A fuel rod at a state-owned nuclear power plant in southeastern China last month leaked traces of radioactive iodine into the surrounding cooling fluid, but no radiation escaped the building, a Hong Kong electric utility with a 25 percent stake in the power plant said Tuesday.
The Hong Kong electric utility, CLP, said in a statement that the leak was small and fell below international standards requiring reporting as a safety issue.
CLP’s disclosure on Tuesday followed a report about the leak on Radio Free Asia. Chinese state media were silent on the topic.
China plans to build three-quarters of the world’s new nuclear power plants in the coming decade as part of a broad effort to diversify its sources of electricity and limit pollution from the burning of fossil fuels. China has not announced accidents in its civilian nuclear power program, and no major cases are known to have occurred.
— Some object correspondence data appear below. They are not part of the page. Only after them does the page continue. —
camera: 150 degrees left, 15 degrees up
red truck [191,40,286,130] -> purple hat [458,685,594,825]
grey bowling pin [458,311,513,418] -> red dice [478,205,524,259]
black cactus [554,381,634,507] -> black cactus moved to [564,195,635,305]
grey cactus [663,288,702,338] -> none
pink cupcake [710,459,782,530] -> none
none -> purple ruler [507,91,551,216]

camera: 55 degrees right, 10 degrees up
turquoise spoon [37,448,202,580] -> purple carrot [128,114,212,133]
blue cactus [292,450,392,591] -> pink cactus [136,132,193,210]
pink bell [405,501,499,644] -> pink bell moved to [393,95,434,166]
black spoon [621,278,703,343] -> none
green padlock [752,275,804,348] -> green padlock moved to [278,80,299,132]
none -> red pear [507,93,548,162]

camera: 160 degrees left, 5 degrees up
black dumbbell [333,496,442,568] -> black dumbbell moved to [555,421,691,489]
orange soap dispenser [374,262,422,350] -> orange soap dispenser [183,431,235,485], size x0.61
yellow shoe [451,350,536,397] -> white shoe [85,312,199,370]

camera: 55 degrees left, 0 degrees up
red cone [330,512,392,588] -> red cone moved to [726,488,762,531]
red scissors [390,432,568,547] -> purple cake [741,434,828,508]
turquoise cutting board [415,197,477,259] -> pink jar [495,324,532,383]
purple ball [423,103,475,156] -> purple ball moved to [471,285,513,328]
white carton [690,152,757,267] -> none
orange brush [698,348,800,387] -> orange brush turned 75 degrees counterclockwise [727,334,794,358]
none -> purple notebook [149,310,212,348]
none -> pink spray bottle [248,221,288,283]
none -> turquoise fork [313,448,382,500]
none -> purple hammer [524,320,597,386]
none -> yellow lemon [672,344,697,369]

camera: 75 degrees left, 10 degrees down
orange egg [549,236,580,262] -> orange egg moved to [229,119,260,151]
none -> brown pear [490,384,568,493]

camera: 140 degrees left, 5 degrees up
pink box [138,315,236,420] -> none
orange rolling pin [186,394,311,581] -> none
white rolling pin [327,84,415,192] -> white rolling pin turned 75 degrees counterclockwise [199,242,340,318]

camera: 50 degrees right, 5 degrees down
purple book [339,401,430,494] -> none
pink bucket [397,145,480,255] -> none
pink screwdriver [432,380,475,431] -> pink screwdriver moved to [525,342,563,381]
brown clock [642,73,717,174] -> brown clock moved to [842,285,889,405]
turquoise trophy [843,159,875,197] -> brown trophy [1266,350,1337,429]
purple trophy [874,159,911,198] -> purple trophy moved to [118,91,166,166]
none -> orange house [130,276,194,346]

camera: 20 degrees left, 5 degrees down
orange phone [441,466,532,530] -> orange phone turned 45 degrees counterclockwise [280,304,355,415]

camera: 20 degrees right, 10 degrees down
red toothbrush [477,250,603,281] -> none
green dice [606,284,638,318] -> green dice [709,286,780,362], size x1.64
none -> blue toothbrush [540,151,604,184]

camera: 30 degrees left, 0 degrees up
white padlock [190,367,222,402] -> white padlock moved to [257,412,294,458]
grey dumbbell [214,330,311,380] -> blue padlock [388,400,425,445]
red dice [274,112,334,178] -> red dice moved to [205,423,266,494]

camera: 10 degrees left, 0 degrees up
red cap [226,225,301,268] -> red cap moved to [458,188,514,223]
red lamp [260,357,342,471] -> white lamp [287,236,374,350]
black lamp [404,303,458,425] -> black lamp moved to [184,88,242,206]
The plant, located on Daya Bay in Shenzhen, adjacent to Hong Kong, continued producing electricity without disruption, CLP said. The Security Bureau of the Hong Kong government said that 10 radiation sensors in Hong Kong had not detected any increases since the leak, which occurred on May 23.
The Daya Bay plant uses two loops of fluid in making power. The fluid in one heats as it circulates around the fuel rods, then transfers the heat to water in a second loop of intertwined pipes.
The steam produced expands through a turbine, spinning it to generate electricity.
The leak occurred when radioactive iodine escaped from at least one of the French-made fuel rods, CLP said, adding that an investigation was under way to identify how that happened. The radioactive iodine, a byproduct of splitting uranium atoms, leaked into the fluid surrounding the fuel rods but did not contaminate the water whose steam powers the turbine, CLP said.
CLP said that the plant — which is 75 percent owned by the China Guangdong Nuclear Power Group, one of the country’s two rival state-owned nuclear power giants — had reported the incident to mainland Chinese regulators. But it was not serious enough to be rated on the International Atomic Energy Agency’s scale for assessing the seriousness of nuclear safety incidents, the company said.
Radioactive iodine is a serious health concern because it is easily ingested by the body, particularly by children. The United States keeps large numbers of iodine tablets ready in case of a leak because people taking small, daily quantities of iodine by tablet are likely to absorb less radioactive iodine.